1. Quand le Data Act est-il entré en vigueur ? 

Le Data Act est applicable depuis le 12 septembre 2025. Comme tout règlement européen, il s’applique directement dans tous les États membres de l’UE, sans besoin de transposition nationale. 

2. Qui est concerné ? 

Le Data Act vise un large spectre d’acteurs : 

  • Fabricants de produits connectés : IoT, capteurs, véhicules, machines industrielles, électroménager connecté… 

  • Fournisseurs de services numériques : plateformes cloud, applications, SaaS, etc. 

  • Utilisateurs professionnels de ces produits et services. 

  • Organismes publics : qui peuvent demander l’accès à certaines données dans l’intérêt général. 

3. Quelles obligations principales pour les entreprises ? 

  • Donner aux utilisateurs un accès facile aux données générées par leurs produits/services. 

  • Permettre le partage avec des tiers (sous conditions). 

  • Adapter les contrats B2B pour supprimer les clauses abusives. 

  • Mettre en place des garanties de sécurité pour éviter tout risque en matière de confidentialité et de cybersécurité. 

4. Est-ce que toutes les données sont concernées ? 

Non.
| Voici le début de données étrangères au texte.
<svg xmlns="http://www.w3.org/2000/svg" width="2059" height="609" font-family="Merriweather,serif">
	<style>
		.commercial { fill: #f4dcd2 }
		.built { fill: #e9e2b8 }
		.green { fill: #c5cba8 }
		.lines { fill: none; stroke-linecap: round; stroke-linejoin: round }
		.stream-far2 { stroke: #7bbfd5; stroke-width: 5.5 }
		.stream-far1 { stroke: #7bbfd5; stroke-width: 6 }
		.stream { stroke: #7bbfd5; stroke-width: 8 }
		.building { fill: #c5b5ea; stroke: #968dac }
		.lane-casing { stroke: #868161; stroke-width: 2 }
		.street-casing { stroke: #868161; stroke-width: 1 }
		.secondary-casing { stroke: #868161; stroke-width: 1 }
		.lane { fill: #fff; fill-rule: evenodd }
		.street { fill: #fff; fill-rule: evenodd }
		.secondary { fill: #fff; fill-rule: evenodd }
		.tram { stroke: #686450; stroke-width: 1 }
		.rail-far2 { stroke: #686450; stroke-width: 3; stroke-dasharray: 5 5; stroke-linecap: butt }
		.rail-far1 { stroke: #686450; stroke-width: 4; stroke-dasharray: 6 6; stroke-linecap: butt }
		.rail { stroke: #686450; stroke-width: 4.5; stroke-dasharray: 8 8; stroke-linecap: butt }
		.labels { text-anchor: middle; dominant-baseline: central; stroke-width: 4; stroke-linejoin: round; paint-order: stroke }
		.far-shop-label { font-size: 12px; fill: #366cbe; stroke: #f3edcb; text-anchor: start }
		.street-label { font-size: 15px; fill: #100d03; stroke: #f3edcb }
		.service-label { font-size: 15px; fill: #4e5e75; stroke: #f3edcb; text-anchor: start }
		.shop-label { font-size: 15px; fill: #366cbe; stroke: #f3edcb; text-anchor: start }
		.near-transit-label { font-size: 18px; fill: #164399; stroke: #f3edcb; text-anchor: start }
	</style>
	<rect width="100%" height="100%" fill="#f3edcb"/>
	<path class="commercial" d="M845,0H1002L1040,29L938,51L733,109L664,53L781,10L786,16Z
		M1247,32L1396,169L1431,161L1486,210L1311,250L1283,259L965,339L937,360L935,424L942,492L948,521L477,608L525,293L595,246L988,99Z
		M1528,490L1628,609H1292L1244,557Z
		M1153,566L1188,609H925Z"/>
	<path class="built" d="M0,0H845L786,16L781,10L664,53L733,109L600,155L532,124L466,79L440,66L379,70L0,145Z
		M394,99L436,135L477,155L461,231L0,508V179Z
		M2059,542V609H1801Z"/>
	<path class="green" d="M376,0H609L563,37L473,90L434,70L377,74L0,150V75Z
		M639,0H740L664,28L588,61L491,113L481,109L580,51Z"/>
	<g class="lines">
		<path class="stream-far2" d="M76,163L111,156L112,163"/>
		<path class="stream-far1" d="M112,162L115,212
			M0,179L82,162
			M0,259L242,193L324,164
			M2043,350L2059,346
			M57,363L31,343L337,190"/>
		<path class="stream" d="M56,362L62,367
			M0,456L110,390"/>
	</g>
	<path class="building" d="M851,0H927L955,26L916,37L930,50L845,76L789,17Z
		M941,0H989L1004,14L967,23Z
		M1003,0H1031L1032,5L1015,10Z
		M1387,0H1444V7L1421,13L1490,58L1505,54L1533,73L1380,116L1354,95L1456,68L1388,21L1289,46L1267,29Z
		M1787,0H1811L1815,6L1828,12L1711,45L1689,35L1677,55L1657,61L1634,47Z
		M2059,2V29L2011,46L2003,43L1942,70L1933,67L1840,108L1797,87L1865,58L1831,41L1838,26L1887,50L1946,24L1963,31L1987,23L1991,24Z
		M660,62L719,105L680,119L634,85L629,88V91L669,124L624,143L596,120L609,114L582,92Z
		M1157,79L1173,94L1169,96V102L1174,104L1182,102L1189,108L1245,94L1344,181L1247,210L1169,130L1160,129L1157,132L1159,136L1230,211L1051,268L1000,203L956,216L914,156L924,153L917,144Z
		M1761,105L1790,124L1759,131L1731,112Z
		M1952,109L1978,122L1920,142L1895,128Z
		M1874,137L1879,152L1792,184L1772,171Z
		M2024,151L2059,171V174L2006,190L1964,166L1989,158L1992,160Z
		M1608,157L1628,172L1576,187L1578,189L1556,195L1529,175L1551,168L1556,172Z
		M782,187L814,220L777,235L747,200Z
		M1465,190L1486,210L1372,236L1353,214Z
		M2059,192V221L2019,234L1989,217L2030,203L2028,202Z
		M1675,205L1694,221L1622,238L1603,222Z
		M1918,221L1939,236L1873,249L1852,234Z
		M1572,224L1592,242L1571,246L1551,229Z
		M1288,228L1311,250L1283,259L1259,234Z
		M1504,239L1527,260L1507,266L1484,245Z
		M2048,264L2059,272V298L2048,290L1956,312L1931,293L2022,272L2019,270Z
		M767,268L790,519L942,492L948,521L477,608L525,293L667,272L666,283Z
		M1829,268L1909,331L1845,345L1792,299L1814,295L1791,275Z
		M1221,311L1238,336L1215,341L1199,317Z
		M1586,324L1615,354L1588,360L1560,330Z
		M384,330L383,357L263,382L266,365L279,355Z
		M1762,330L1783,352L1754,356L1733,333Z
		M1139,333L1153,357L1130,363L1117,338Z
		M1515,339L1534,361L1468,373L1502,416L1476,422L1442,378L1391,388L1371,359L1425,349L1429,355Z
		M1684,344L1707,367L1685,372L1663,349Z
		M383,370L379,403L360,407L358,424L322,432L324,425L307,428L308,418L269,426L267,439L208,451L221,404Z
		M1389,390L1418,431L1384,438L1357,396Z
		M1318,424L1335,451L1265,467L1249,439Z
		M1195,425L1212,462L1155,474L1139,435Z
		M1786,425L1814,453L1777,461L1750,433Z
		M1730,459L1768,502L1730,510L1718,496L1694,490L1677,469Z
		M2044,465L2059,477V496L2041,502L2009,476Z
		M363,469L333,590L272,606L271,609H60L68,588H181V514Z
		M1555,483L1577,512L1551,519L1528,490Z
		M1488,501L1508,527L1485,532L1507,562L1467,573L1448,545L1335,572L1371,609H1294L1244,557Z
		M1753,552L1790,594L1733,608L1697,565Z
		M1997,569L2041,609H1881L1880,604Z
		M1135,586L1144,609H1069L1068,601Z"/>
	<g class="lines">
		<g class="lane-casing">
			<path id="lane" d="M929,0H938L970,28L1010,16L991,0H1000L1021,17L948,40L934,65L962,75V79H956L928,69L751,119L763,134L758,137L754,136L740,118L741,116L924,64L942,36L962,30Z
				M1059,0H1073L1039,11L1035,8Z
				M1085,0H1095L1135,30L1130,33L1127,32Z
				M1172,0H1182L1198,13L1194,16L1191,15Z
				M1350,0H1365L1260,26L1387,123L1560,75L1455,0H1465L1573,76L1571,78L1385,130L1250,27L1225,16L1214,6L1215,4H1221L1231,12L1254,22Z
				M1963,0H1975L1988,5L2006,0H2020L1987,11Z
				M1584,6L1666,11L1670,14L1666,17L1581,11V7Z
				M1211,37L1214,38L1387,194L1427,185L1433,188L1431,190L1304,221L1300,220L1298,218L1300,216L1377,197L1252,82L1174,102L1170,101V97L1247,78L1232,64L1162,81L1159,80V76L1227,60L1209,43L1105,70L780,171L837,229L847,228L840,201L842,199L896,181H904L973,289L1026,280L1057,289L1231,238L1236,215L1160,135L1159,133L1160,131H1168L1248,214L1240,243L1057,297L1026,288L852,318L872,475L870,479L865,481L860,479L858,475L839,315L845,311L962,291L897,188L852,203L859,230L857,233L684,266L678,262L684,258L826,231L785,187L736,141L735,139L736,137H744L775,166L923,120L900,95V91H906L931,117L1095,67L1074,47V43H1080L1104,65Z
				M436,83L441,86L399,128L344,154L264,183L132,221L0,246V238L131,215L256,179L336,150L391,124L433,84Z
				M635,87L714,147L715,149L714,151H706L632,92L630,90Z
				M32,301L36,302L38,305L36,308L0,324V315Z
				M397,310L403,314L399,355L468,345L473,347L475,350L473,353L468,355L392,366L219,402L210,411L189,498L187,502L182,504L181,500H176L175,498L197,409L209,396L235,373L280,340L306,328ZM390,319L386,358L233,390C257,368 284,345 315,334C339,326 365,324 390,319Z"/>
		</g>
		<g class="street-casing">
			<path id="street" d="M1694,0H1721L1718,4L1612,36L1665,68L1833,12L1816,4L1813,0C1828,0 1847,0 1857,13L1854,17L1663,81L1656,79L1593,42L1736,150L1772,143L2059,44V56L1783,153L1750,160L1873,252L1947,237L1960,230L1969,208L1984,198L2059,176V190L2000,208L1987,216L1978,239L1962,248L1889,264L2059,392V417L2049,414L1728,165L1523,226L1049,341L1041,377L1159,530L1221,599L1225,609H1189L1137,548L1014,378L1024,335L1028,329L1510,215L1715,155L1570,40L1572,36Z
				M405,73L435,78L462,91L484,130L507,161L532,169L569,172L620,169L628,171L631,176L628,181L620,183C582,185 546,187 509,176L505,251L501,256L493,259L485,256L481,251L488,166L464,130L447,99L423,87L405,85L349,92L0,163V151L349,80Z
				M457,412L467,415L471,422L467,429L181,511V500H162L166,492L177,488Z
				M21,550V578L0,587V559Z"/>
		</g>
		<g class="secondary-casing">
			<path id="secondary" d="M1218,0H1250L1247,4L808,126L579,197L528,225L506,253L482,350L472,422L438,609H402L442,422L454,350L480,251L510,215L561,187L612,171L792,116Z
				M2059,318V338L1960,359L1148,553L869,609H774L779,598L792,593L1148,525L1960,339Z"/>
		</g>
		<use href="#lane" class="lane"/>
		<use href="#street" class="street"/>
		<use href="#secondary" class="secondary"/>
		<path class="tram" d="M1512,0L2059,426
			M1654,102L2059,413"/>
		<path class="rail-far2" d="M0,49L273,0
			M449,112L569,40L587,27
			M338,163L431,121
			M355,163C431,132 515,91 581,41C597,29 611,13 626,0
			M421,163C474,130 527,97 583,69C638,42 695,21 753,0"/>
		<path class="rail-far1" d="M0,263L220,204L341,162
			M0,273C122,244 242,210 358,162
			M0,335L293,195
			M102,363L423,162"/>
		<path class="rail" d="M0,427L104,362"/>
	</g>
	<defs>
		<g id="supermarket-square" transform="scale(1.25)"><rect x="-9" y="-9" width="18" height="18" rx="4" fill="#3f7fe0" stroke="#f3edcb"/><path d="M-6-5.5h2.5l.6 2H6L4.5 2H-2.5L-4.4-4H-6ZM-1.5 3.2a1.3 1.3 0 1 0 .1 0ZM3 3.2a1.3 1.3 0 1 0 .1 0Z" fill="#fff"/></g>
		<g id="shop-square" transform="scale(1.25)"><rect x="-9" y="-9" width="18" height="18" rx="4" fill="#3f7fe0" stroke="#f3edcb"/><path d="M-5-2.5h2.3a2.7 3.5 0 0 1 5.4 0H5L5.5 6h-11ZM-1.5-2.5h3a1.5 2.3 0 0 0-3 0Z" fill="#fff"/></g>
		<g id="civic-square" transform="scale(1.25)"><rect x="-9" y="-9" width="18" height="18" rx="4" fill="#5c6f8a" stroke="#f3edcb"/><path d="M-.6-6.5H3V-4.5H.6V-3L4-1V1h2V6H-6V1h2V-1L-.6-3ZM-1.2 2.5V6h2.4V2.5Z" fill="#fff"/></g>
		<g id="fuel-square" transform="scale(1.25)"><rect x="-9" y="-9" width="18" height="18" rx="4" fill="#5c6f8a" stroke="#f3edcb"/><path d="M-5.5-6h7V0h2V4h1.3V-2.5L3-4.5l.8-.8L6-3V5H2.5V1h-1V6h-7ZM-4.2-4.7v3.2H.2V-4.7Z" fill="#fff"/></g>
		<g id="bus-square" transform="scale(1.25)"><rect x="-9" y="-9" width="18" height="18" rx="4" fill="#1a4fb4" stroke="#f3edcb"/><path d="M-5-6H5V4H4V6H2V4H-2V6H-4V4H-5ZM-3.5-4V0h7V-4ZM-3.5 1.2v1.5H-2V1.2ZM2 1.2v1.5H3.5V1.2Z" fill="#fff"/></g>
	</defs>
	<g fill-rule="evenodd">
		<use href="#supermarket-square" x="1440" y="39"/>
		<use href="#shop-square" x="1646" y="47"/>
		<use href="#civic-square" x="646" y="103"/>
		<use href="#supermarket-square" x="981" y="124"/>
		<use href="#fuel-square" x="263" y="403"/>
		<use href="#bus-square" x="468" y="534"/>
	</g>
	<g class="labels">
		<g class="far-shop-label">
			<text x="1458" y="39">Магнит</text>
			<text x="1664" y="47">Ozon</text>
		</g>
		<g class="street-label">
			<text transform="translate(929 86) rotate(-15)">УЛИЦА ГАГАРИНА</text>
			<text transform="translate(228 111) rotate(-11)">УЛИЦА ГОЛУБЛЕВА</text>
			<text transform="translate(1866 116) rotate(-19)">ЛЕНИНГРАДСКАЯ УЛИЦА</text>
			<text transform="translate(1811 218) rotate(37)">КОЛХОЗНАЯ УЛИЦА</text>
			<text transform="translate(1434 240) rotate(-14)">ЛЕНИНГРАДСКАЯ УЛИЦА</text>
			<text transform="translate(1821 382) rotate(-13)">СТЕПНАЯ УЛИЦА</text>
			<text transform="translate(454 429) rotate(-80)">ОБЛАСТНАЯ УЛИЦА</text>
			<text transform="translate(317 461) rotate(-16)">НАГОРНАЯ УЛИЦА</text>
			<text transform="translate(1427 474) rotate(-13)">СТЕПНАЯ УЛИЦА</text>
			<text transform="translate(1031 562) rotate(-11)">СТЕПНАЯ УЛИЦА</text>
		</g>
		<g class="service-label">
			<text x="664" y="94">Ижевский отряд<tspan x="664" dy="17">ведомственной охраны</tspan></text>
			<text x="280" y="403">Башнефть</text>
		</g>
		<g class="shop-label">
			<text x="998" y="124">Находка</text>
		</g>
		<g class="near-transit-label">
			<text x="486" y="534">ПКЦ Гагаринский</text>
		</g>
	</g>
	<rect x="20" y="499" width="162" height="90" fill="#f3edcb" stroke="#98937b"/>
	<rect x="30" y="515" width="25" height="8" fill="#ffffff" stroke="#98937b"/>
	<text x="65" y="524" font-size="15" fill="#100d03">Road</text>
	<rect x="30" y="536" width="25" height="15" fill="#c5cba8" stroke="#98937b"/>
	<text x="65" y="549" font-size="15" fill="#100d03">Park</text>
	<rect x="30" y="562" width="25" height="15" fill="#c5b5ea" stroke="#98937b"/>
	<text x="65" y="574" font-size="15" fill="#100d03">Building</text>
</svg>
Le Data Act cible surtout les données générées par l’utilisation d’un produit ou service connecté
Les données personnelles, elles, restent sous le régime du RGPD, qui s’applique en parallèle.  

Conclusion – Le Data Act, une contrainte ou une opportunité ? 

Le Data Act n’est plus une perspective lointaine : vos obligations ne sont plus “pour demain”, elles sont bien réelles, aujourd’hui. 

Oui, il ajoute une couche de complexité réglementaire. Mais vu autrement, c’est un levier stratégique : 

  • renforcer la transparence avec vos clients, 

  • fluidifier vos relations contractuelles

  • créer de nouveaux modèles d’affaires autour de la donnée, 

  • et surtout, gagner en crédibilité dans un marché où la confiance est devenue un avantage compétitif. 

Bref : contrainte pour ceux qui subissent, opportunité pour ceux qui anticipent.